For decades, organisations have been obsessed with technology. First with machines that could make production faster, cheaper and more efficient. Then systems that could manage the information created by these machines, which increased as the commoditisation of business and personal computers advanced. Information Technology systems increased in complexity, and as computer systems began to be networked, the need to formally design IT systems became evident. A new breed of designers started to appear to focus on the various aspects of the ever increasing technology landscape. It became inconceivable to try to solve complex IT problems without appropriate design, because the variability of the components of the system was just too great. This of course became more acute as organisations interacted and merged, many of them with systems based on various technologies, some of which were already becoming legacy but couldn’t just be replaced. And so the era of enterprise, technical and solution architects, user researchers, business analysts, etc, begun.

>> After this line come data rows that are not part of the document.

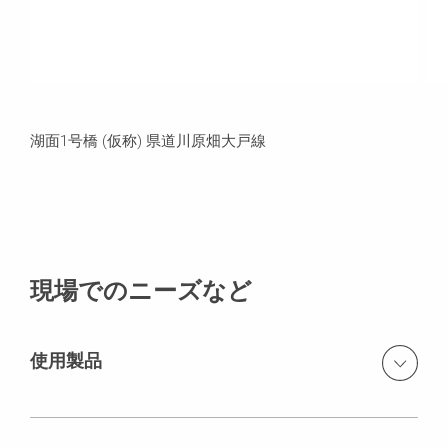
湖面1号橋 (仮称) 県道川原畑大戸線
現場でのニーズなど
使用製品
ACS Self-Climbing System（ACS セルフクライミングシ
ステム）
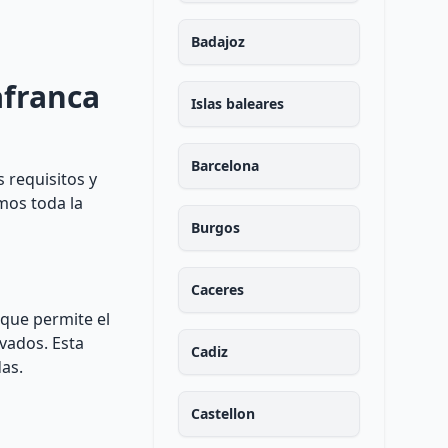
Badajoz
afranca
Islas baleares
Barcelona
s requisitos y
mos toda la
Burgos
Caceres
 que permite el
ivados. Esta
Cadiz
das.
Castellon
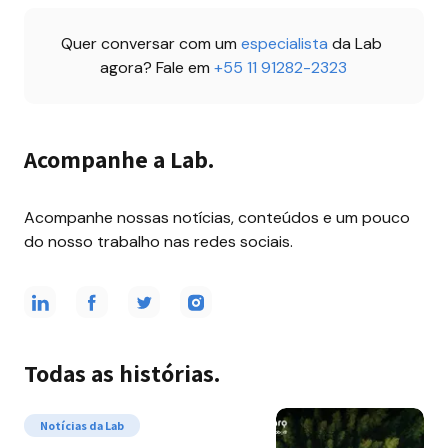
Quer conversar com um 
especialista 
da Lab 
agora? Fale em 
+55 11 91282-2323
Acompanhe a Lab.
Acompanhe nossas notícias, conteúdos e um pouco 
do nosso trabalho nas redes sociais.
Todas as histórias.
Notícias da Lab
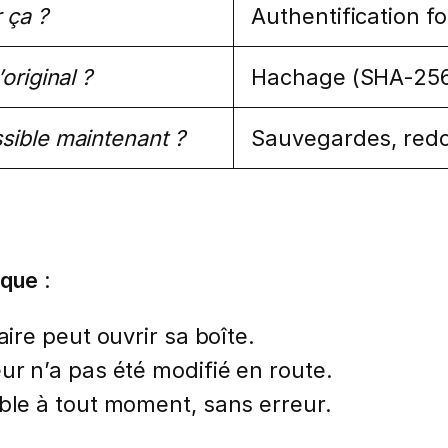
 ça ?
Authentification fo
’original ?
Hachage (SHA-256)
sible maintenant ?
Sauvegardes, redo
ique
:
ire peut ouvrir sa boîte.
ur n’a pas été modifié en route.
ble à tout moment, sans erreur.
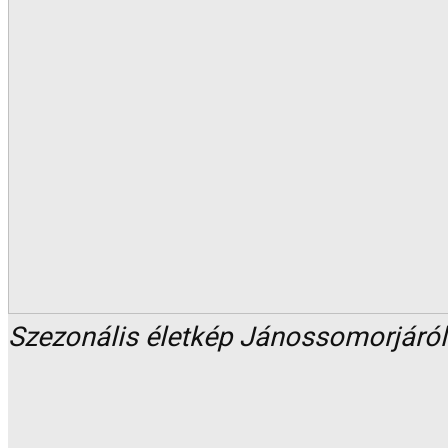
Szezonális életkép Jánossomorjáró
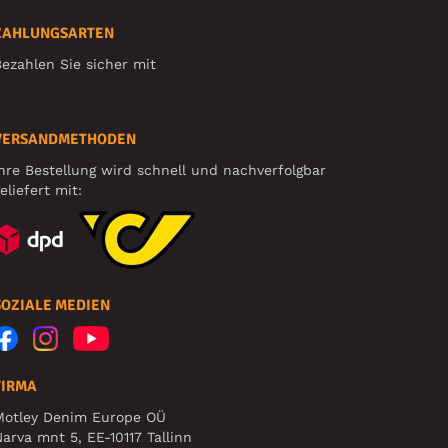
ZAHLUNGSARTEN
ezahlen Sie sicher mit
VERSANDMETHODEN
hre Bestellung wird schnell und nachverfolgbar
eliefert mit:
SOZIALE MEDIEN
FIRMA
Motley Denim Europe OÜ
arva mnt 5, EE-10117 Tallinn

From data warehouses to data lakes
Information Technology thrived through the last quarter of the 20th century. Personalised services and devices became pervasive, and so did the need to store the information collected by them, which in turn powered new services and business models. Database servers became data warehouses, and information management turned not only into a storage problem, but also a processing challenge. New paradigms of storing and processing data were born, and data warehouses became data lakes, and rigid parallel computing systems evolved into flexible distributed computing platforms, powered by virtual machines, containerization and high speed internet.
By now organisations had understood that they were sitting on masses of data generated by their own operations, and that new technology and data management systems gave them the tools to extract insights that could help their businesses. While some turned to ready-made Business Intelligence software, others began to explore what could be done by programming new processing pipelines within their business models, or even creating new businesses by exploiting new data generated by a new breed of online services. And so data analysts gave way to data scientists, data engineers, and this is pretty much where we find ourselves at the moment.
Where we are now
The same way the IT revolution was powered by design to cope with the complexity of the technology landscape, you would think that the data revolution should follow suit. In the end, data is being generated by technology, and so it is as varied as the technology itself. Instead, however, we see that the data revolution is not being powered by design but by analysis, which is a product of data. This is like creating IT services without planning how the infrastructure should support them: for each service to be provided, the technology infrastructure is put in place to deliver it. Clearly, this would become unsustainable for organisations with multiple services which need to run on top of shared IT infrastructure. Organisations want to optimise investment, and not buy new equipment, lay new cables or install new software for each problems they are trying to resolve.
So why are we not designing data solutions the same way we design IT solutions? The answer is quite complex and probably a combination of multiple factors. Firstly, data is immaterial and it doesn't cost money in such an apparent way as IT. So the inefficiencies of data analysis processes do not compute in the balance sheets in the same way as IT does. Secondly, exploiting their data assets and making data profitable are new concepts for many organisations. Many leaders know they need to do something with their data wealth but data analysis / science is a bit of a mysterious art to them. Thirdly, organisations know IT well, and when faced with a problem that sounds like technology they try to solve it throwing more technology at it i.e. buy a cloud service, install a data lake or a distributed platform or just hire more people. Finally, some organisations struggle with defining what a design solution for data might be. It is easy to visualise connecting physical systems together, and conceptually, it is easier to see that certain technology glue must be required to join up services, such as front end applications with backend servers. But what are you trying to connect with data? What is the glue that makes products based on data more efficient?
Why Data Architecture?
Based on all this, the answer to this last question is unsurprisingly design or, following the IT parlance, architecture. Data Architecture, to be more precise. And Data Architecture is the most overlooked piece of the puzzle for organisations to take full advantage of their data estates. Architecting the data allows organisations to build one shared design infrastructure so that data consumers can understand what data they have, where it is and what it means. It allows organisations to manage their data estate, which should be separate from, but related to, the organisation's technology and analysis strategy. Organisations that skip the data architecture step find themselves repeating the same data pre-processing steps for every application they create. Their data scientists spend more than half their time wrangling data from various parts of the company, trying to understand what variables in different data sets mean, cleaning them and transform them into something they can use. And while data wrangling is a necessary step of data exploration, it should not take most of the time of the data analysis process and it most definitely should not be part of the production process.
Data architecture doesn’t just help organisations be more efficient and therefore expedite the development of data applications, but is a key factor on data quality, and thus on the final products themselves. Resolving data inconsistencies and errors shouldn’t depend on the experts that build the analysis pipeline. Those analyst should be provided with datasets that have been produced and described following agreed standards, and adherence to those standards has been governed appropriately throughout the data lifecycle. Data standards and governance must be an organisation-wide priority, because errors at source can creep all the way up to the analysis pipeline and end up in product outputs. Not to mention that appropriate governance is part of the legal obligations of organisations regarding the management of their data.
So if you are a leader of an organisation undertaking a digital transformation and planning to take seriously the potential of your data estate, do not just buy a cloud solution and hire data scientists. You will need that, but you will also need to know what data you have, how to make sense of it and how to manage it, and only data architects will give you that.